About this task -
Find "to $100,000 | flat fee | $350.00 |" and "fee | $1,000.00 |" in the records below. Copy the lines holding them and every line between, exactly, and no others.

Source data -
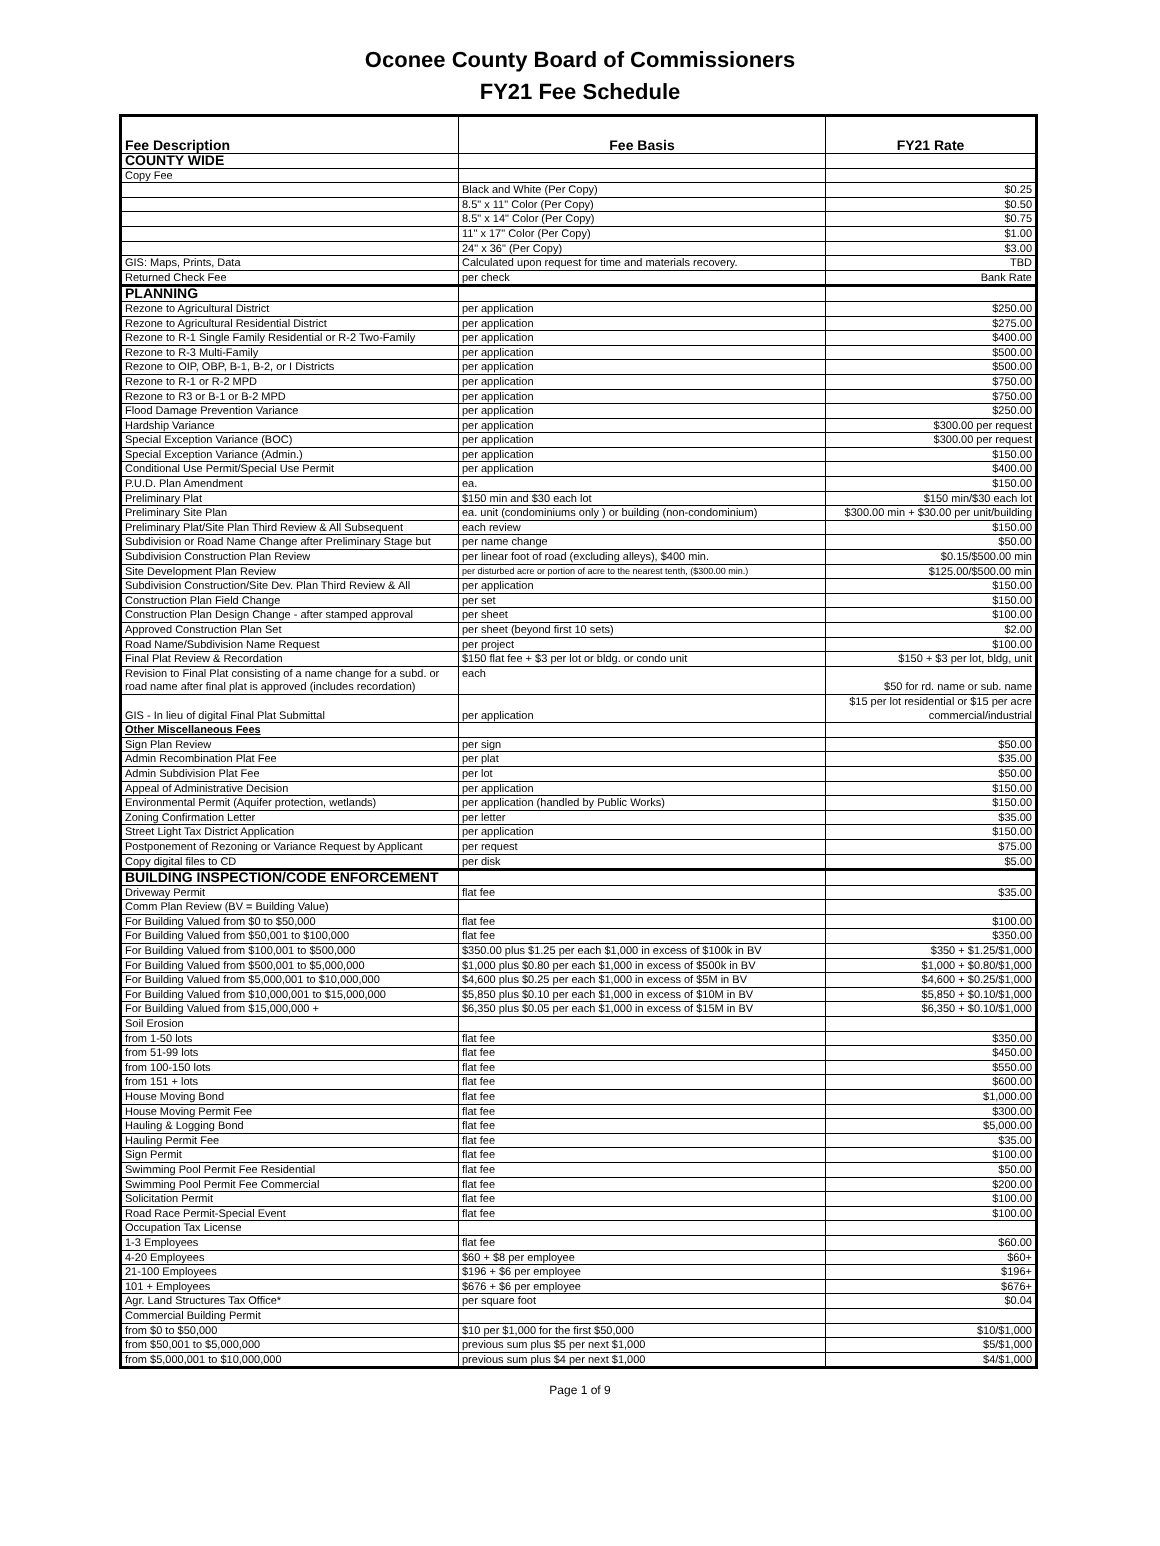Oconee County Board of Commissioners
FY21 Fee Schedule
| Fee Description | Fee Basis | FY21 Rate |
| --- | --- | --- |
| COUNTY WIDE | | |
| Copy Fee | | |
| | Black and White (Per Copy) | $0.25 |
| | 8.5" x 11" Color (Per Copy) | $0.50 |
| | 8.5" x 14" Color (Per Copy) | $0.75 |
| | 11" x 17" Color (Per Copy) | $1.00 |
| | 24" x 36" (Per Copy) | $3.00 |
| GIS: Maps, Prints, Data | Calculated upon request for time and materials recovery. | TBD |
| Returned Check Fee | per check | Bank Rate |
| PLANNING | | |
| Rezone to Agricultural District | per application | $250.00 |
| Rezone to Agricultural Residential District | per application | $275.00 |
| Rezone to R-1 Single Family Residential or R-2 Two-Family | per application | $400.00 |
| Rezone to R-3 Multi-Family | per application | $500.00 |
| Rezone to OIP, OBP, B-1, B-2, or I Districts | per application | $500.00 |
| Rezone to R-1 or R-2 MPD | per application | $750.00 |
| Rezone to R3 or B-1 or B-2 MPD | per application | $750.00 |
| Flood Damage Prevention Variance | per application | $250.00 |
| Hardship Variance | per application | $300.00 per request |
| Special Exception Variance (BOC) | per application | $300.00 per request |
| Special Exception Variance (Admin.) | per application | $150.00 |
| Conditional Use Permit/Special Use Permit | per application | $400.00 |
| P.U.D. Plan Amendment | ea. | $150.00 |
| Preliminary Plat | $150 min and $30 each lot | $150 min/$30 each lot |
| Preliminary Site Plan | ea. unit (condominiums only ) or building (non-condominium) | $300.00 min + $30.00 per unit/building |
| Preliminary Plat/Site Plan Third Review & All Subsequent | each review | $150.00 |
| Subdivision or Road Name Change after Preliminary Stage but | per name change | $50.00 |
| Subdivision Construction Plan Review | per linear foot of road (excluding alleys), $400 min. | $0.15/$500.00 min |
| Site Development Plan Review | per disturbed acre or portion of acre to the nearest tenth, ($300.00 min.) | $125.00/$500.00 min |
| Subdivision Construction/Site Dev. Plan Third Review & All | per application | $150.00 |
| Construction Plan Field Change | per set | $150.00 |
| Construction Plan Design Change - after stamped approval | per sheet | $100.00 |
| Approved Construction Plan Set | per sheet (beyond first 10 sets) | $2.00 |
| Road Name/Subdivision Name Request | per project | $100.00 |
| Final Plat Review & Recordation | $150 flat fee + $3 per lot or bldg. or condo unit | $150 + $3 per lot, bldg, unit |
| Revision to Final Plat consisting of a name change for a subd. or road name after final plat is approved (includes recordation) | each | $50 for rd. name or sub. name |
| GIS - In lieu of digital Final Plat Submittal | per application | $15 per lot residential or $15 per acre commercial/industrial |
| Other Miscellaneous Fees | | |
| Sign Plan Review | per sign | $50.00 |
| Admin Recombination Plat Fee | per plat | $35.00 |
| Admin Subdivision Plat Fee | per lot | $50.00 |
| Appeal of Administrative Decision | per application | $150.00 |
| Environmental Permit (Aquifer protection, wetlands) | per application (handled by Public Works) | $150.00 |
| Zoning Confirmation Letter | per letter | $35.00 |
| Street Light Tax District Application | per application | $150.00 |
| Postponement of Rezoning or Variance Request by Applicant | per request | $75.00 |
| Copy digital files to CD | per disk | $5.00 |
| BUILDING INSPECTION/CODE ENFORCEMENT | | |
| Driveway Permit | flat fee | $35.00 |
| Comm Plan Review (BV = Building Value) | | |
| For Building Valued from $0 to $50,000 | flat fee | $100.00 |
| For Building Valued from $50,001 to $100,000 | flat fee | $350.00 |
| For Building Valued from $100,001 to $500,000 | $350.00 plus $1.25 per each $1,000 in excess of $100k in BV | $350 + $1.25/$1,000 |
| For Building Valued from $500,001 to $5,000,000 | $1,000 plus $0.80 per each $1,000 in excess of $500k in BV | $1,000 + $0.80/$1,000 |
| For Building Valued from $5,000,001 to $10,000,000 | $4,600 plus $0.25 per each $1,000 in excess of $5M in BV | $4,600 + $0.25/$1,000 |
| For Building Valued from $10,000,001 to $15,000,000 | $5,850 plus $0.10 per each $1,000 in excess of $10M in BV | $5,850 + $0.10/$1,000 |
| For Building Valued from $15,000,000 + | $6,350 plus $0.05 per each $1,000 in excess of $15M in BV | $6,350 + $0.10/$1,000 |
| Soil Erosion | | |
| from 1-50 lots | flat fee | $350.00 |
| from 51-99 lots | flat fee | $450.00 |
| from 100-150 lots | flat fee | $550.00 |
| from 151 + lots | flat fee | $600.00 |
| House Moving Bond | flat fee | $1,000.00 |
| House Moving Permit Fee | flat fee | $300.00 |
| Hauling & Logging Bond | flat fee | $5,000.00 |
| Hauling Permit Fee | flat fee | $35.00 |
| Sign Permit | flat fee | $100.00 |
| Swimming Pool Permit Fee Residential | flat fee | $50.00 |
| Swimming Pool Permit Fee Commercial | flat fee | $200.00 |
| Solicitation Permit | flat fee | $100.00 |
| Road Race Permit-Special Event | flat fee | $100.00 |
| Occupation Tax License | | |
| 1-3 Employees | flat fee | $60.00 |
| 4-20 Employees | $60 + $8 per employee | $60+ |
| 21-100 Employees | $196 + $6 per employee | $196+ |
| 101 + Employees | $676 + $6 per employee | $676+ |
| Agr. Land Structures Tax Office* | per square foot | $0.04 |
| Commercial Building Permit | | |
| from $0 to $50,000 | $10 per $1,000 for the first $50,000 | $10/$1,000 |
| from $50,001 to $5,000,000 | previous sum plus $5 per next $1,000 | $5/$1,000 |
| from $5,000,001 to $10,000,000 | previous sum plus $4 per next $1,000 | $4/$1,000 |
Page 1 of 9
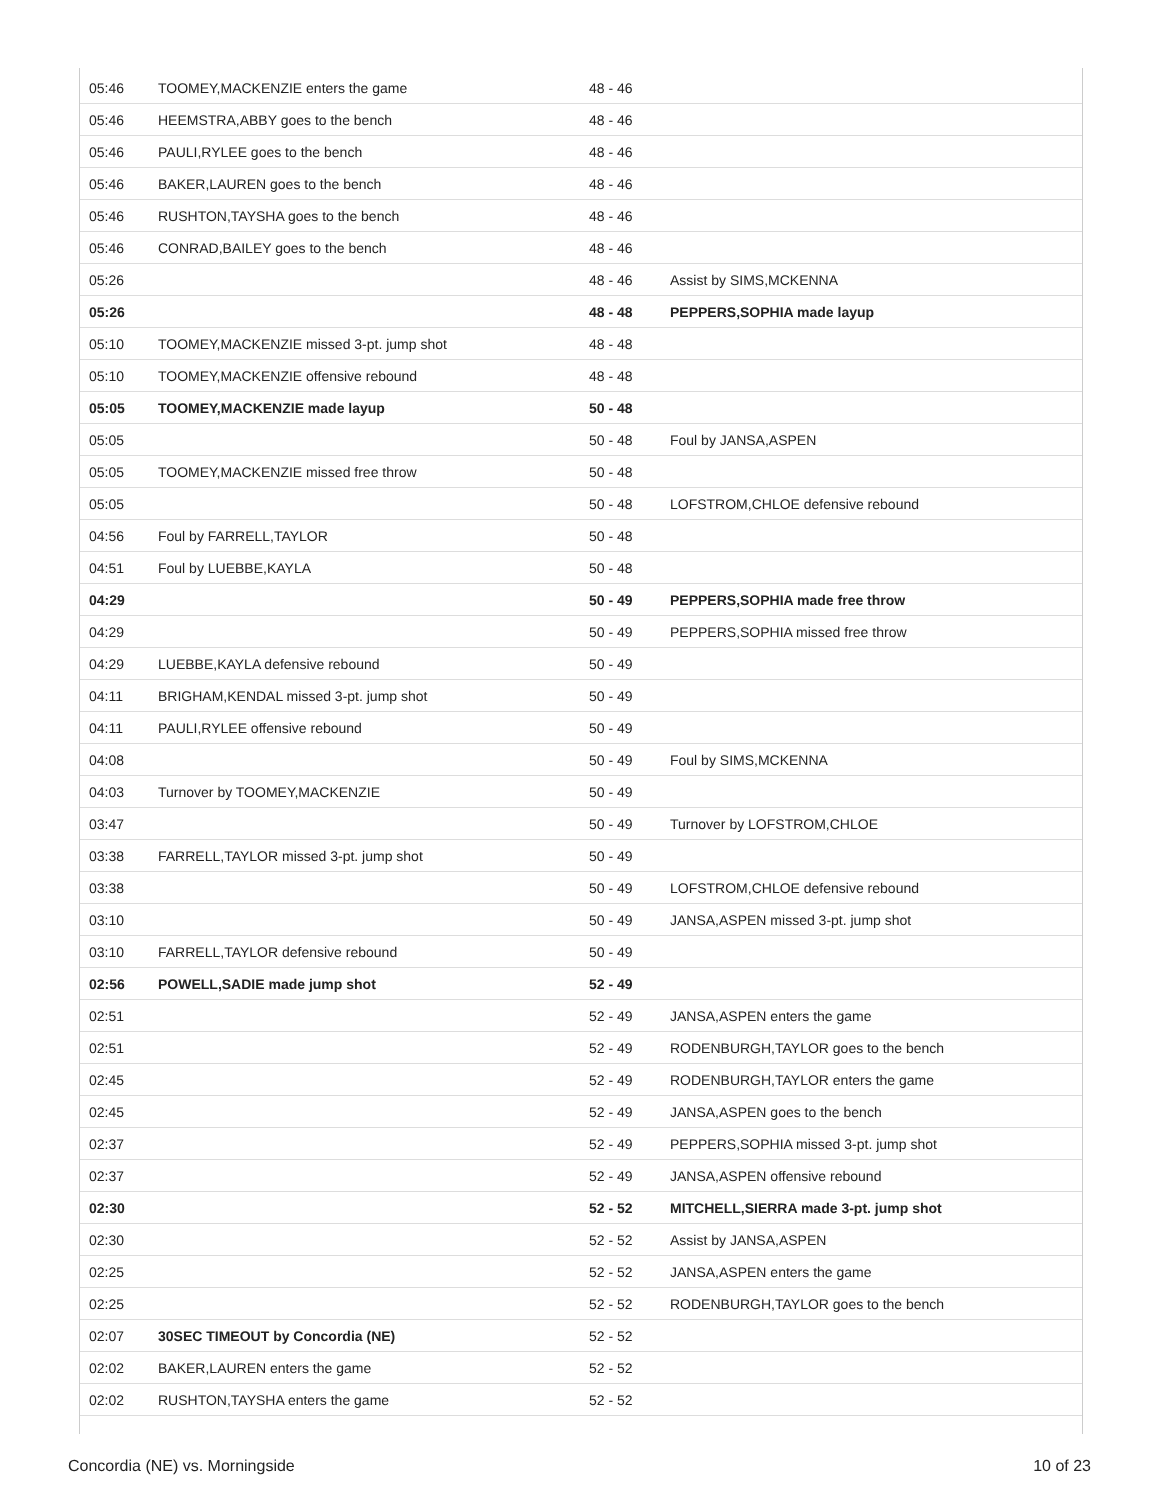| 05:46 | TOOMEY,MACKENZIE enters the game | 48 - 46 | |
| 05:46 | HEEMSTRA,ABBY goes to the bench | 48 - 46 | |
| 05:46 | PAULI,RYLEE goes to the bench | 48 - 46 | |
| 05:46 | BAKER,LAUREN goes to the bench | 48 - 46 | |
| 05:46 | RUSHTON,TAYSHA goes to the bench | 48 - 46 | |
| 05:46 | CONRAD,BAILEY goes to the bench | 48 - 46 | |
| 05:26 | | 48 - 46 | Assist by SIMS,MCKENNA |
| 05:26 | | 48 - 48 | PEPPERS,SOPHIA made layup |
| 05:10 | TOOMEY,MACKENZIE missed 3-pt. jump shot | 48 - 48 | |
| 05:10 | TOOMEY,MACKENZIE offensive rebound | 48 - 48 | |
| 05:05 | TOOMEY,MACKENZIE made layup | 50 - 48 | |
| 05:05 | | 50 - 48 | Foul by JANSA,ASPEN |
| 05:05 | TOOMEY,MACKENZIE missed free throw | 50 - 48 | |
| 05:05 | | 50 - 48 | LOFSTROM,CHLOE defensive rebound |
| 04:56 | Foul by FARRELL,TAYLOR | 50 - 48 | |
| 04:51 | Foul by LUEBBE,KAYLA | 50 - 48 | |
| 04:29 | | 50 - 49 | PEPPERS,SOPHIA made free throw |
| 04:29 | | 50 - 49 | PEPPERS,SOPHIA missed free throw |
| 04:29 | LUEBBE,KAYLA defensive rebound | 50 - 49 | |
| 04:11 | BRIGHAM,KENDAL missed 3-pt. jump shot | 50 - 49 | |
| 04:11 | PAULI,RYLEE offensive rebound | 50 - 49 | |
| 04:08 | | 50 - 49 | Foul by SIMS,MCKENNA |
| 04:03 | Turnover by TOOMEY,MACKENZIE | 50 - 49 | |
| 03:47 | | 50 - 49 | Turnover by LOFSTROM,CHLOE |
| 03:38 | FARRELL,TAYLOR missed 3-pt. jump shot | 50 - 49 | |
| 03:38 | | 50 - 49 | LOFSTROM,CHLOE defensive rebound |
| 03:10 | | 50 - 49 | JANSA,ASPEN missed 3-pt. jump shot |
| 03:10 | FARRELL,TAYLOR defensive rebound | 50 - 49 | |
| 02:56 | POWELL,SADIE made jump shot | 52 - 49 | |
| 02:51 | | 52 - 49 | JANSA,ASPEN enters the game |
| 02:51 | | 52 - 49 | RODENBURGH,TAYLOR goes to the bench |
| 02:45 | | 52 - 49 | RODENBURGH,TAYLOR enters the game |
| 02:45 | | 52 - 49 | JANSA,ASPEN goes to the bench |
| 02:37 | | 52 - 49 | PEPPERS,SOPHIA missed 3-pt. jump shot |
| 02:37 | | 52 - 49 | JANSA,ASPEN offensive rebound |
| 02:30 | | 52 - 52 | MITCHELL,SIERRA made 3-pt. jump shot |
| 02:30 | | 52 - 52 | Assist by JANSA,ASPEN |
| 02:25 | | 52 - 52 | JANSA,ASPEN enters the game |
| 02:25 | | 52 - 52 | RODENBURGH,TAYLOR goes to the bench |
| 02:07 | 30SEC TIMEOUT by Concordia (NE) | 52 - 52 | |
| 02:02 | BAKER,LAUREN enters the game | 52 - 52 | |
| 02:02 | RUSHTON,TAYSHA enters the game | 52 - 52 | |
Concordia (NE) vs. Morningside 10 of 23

Response area -
| For Building Valued from $50,001 to $100,000 | flat fee | $350.00 |
| For Building Valued from $100,001 to $500,000 | $350.00 plus $1.25 per each $1,000 in excess of $100k in BV | $350 + $1.25/$1,000 |
| For Building Valued from $500,001 to $5,000,000 | $1,000 plus $0.80 per each $1,000 in excess of $500k in BV | $1,000 + $0.80/$1,000 |
| For Building Valued from $5,000,001 to $10,000,000 | $4,600 plus $0.25 per each $1,000 in excess of $5M in BV | $4,600 + $0.25/$1,000 |
| For Building Valued from $10,000,001 to $15,000,000 | $5,850 plus $0.10 per each $1,000 in excess of $10M in BV | $5,850 + $0.10/$1,000 |
| For Building Valued from $15,000,000 + | $6,350 plus $0.05 per each $1,000 in excess of $15M in BV | $6,350 + $0.10/$1,000 |
| Soil Erosion | | |
| from 1-50 lots | flat fee | $350.00 |
| from 51-99 lots | flat fee | $450.00 |
| from 100-150 lots | flat fee | $550.00 |
| from 151 + lots | flat fee | $600.00 |
| House Moving Bond | flat fee | $1,000.00 |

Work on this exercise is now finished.